▶ Task requirements: Copy out the material below line for line, changing nothing.

== == ==

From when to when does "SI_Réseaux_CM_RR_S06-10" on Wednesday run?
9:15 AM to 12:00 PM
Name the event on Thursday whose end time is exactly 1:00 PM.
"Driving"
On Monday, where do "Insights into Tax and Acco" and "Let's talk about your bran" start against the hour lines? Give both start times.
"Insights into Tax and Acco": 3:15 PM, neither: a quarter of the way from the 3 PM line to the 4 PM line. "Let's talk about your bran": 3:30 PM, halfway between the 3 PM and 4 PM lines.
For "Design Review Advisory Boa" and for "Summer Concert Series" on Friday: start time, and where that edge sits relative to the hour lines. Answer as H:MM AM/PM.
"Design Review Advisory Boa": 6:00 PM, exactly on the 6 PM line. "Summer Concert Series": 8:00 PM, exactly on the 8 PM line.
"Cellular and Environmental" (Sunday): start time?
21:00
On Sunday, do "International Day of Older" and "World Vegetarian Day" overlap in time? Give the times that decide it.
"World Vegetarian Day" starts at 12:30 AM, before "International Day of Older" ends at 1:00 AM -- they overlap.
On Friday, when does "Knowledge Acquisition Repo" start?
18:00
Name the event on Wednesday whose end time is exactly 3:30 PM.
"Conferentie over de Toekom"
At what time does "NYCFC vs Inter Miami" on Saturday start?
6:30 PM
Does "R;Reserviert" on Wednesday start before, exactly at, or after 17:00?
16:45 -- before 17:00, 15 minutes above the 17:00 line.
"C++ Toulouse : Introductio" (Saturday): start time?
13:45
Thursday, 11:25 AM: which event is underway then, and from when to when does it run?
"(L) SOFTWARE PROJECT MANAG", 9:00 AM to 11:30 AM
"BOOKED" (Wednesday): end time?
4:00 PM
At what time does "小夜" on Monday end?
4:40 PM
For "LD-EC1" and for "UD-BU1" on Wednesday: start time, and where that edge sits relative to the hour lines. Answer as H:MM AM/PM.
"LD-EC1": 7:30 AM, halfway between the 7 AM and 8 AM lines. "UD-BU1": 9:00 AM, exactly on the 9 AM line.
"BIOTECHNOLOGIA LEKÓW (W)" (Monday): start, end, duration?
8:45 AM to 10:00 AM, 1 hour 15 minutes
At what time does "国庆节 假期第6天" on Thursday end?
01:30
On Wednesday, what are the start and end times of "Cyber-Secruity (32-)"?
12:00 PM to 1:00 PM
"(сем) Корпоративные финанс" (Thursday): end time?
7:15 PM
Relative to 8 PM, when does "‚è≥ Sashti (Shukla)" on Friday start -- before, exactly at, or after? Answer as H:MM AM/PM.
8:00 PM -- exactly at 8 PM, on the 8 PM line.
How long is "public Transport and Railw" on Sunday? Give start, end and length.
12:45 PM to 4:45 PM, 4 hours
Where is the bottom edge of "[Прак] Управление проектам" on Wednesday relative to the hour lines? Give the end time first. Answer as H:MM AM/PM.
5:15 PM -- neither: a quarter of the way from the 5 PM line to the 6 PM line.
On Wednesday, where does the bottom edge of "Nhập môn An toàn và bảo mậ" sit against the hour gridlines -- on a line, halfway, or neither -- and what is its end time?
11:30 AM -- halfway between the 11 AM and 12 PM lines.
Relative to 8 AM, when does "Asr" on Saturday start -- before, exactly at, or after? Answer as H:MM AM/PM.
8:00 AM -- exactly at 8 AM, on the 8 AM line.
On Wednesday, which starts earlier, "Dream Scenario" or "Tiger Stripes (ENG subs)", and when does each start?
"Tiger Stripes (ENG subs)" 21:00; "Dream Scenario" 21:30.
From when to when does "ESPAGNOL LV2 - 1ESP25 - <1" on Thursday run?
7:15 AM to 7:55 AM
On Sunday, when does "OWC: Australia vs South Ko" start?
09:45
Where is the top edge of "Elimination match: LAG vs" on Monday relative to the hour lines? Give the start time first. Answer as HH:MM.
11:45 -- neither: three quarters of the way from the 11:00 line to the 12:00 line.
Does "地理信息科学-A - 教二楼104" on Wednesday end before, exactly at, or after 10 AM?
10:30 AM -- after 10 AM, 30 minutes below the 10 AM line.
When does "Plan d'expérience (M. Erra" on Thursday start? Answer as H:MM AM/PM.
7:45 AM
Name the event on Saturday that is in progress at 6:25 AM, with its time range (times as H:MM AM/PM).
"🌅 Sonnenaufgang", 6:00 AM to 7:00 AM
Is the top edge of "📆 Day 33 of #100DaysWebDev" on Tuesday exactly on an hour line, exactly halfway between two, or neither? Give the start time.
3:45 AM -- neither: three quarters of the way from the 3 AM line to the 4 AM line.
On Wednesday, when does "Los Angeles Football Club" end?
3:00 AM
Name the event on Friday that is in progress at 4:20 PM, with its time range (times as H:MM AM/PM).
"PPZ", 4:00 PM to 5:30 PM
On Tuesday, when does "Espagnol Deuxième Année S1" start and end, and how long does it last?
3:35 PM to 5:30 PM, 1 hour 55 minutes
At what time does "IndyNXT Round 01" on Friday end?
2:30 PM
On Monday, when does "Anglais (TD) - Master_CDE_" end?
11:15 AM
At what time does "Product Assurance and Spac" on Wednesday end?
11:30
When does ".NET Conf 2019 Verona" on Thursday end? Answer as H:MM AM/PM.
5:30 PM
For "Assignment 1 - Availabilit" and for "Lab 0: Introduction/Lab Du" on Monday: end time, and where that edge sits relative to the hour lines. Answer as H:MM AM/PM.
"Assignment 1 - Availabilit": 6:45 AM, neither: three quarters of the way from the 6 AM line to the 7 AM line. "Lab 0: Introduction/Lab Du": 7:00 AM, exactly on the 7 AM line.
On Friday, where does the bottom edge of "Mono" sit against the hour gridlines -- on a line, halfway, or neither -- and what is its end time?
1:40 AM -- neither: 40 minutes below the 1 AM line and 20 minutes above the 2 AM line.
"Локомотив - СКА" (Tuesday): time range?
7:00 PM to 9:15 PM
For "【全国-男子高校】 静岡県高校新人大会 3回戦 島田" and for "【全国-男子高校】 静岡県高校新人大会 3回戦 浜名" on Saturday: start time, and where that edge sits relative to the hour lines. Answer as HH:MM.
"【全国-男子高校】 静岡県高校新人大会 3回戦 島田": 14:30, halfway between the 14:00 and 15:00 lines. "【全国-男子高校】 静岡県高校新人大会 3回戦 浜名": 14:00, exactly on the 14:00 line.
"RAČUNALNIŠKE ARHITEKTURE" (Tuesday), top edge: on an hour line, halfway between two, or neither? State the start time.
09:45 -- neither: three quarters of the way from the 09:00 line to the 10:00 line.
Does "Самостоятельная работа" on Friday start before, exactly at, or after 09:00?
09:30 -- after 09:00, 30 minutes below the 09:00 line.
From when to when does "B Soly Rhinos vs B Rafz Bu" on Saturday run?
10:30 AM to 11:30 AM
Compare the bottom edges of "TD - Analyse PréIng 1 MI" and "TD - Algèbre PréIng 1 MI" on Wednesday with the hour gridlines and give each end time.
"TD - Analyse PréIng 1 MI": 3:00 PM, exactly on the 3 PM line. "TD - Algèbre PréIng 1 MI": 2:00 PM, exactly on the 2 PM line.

== == ==

▶ Answer:
From when to when does "SI_Réseaux_CM_RR_S06-10" on Wednesday run?
9:15 AM to 12:00 PM
Name the event on Thursday whose end time is exactly 1:00 PM.
"Driving"
On Monday, where do "Insights into Tax and Acco" and "Let's talk about your bran" start against the hour lines? Give both start times.
"Insights into Tax and Acco": 3:15 PM, neither: a quarter of the way from the 3 PM line to the 4 PM line. "Let's talk about your bran": 3:30 PM, halfway between the 3 PM and 4 PM lines.
For "Design Review Advisory Boa" and for "Summer Concert Series" on Friday: start time, and where that edge sits relative to the hour lines. Answer as H:MM AM/PM.
"Design Review Advisory Boa": 6:00 PM, exactly on the 6 PM line. "Summer Concert Series": 8:00 PM, exactly on the 8 PM line.
"Cellular and Environmental" (Sunday): start time?
21:00
On Sunday, do "International Day of Older" and "World Vegetarian Day" overlap in time? Give the times that decide it.
"World Vegetarian Day" starts at 12:30 AM, before "International Day of Older" ends at 1:00 AM -- they overlap.
On Friday, when does "Knowledge Acquisition Repo" start?
18:00
Name the event on Wednesday whose end time is exactly 3:30 PM.
"Conferentie over de Toekom"
At what time does "NYCFC vs Inter Miami" on Saturday start?
6:30 PM
Does "R;Reserviert" on Wednesday start before, exactly at, or after 17:00?
16:45 -- before 17:00, 15 minutes above the 17:00 line.
"C++ Toulouse : Introductio" (Saturday): start time?
13:45
Thursday, 11:25 AM: which event is underway then, and from when to when does it run?
"(L) SOFTWARE PROJECT MANAG", 9:00 AM to 11:30 AM
"BOOKED" (Wednesday): end time?
4:00 PM
At what time does "小夜" on Monday end?
4:40 PM
For "LD-EC1" and for "UD-BU1" on Wednesday: start time, and where that edge sits relative to the hour lines. Answer as H:MM AM/PM.
"LD-EC1": 7:30 AM, halfway between the 7 AM and 8 AM lines. "UD-BU1": 9:00 AM, exactly on the 9 AM line.
"BIOTECHNOLOGIA LEKÓW (W)" (Monday): start, end, duration?
8:45 AM to 10:00 AM, 1 hour 15 minutes
At what time does "国庆节 假期第6天" on Thursday end?
01:30
On Wednesday, what are the start and end times of "Cyber-Secruity (32-)"?
12:00 PM to 1:00 PM
"(сем) Корпоративные финанс" (Thursday): end time?
7:15 PM
Relative to 8 PM, when does "‚è≥ Sashti (Shukla)" on Friday start -- before, exactly at, or after? Answer as H:MM AM/PM.
8:00 PM -- exactly at 8 PM, on the 8 PM line.
How long is "public Transport and Railw" on Sunday? Give start, end and length.
12:45 PM to 4:45 PM, 4 hours
Where is the bottom edge of "[Прак] Управление проектам" on Wednesday relative to the hour lines? Give the end time first. Answer as H:MM AM/PM.
5:15 PM -- neither: a quarter of the way from the 5 PM line to the 6 PM line.
On Wednesday, where does the bottom edge of "Nhập môn An toàn và bảo mậ" sit against the hour gridlines -- on a line, halfway, or neither -- and what is its end time?
11:30 AM -- halfway between the 11 AM and 12 PM lines.
Relative to 8 AM, when does "Asr" on Saturday start -- before, exactly at, or after? Answer as H:MM AM/PM.
8:00 AM -- exactly at 8 AM, on the 8 AM line.
On Wednesday, which starts earlier, "Dream Scenario" or "Tiger Stripes (ENG subs)", and when does each start?
"Tiger Stripes (ENG subs)" 21:00; "Dream Scenario" 21:30.
From when to when does "ESPAGNOL LV2 - 1ESP25 - <1" on Thursday run?
7:15 AM to 7:55 AM
On Sunday, when does "OWC: Australia vs South Ko" start?
09:45
Where is the top edge of "Elimination match: LAG vs" on Monday relative to the hour lines? Give the start time first. Answer as HH:MM.
11:45 -- neither: three quarters of the way from the 11:00 line to the 12:00 line.
Does "地理信息科学-A - 教二楼104" on Wednesday end before, exactly at, or after 10 AM?
10:30 AM -- after 10 AM, 30 minutes below the 10 AM line.
When does "Plan d'expérience (M. Erra" on Thursday start? Answer as H:MM AM/PM.
7:45 AM
Name the event on Saturday that is in progress at 6:25 AM, with its time range (times as H:MM AM/PM).
"🌅 Sonnenaufgang", 6:00 AM to 7:00 AM
Is the top edge of "📆 Day 33 of #100DaysWebDev" on Tuesday exactly on an hour line, exactly halfway between two, or neither? Give the start time.
3:45 AM -- neither: three quarters of the way from the 3 AM line to the 4 AM line.
On Wednesday, when does "Los Angeles Football Club" end?
3:00 AM
Name the event on Friday that is in progress at 4:20 PM, with its time range (times as H:MM AM/PM).
"PPZ", 4:00 PM to 5:30 PM
On Tuesday, when does "Espagnol Deuxième Année S1" start and end, and how long does it last?
3:35 PM to 5:30 PM, 1 hour 55 minutes
At what time does "IndyNXT Round 01" on Friday end?
2:30 PM
On Monday, when does "Anglais (TD) - Master_CDE_" end?
11:15 AM
At what time does "Product Assurance and Spac" on Wednesday end?
11:30
When does ".NET Conf 2019 Verona" on Thursday end? Answer as H:MM AM/PM.
5:30 PM
For "Assignment 1 - Availabilit" and for "Lab 0: Introduction/Lab Du" on Monday: end time, and where that edge sits relative to the hour lines. Answer as H:MM AM/PM.
"Assignment 1 - Availabilit": 6:45 AM, neither: three quarters of the way from the 6 AM line to the 7 AM line. "Lab 0: Introduction/Lab Du": 7:00 AM, exactly on the 7 AM line.
On Friday, where does the bottom edge of "Mono" sit against the hour gridlines -- on a line, halfway, or neither -- and what is its end time?
1:40 AM -- neither: 40 minutes below the 1 AM line and 20 minutes above the 2 AM line.
"Локомотив - СКА" (Tuesday): time range?
7:00 PM to 9:15 PM
For "【全国-男子高校】 静岡県高校新人大会 3回戦 島田" and for "【全国-男子高校】 静岡県高校新人大会 3回戦 浜名" on Saturday: start time, and where that edge sits relative to the hour lines. Answer as HH:MM.
"【全国-男子高校】 静岡県高校新人大会 3回戦 島田": 14:30, halfway between the 14:00 and 15:00 lines. "【全国-男子高校】 静岡県高校新人大会 3回戦 浜名": 14:00, exactly on the 14:00 line.
"RAČUNALNIŠKE ARHITEKTURE" (Tuesday), top edge: on an hour line, halfway between two, or neither? State the start time.
09:45 -- neither: three quarters of the way from the 09:00 line to the 10:00 line.
Does "Самостоятельная работа" on Friday start before, exactly at, or after 09:00?
09:30 -- after 09:00, 30 minutes below the 09:00 line.
From when to when does "B Soly Rhinos vs B Rafz Bu" on Saturday run?
10:30 AM to 11:30 AM
Compare the bottom edges of "TD - Analyse PréIng 1 MI" and "TD - Algèbre PréIng 1 MI" on Wednesday with the hour gridlines and give each end time.
"TD - Analyse PréIng 1 MI": 3:00 PM, exactly on the 3 PM line. "TD - Algèbre PréIng 1 MI": 2:00 PM, exactly on the 2 PM line.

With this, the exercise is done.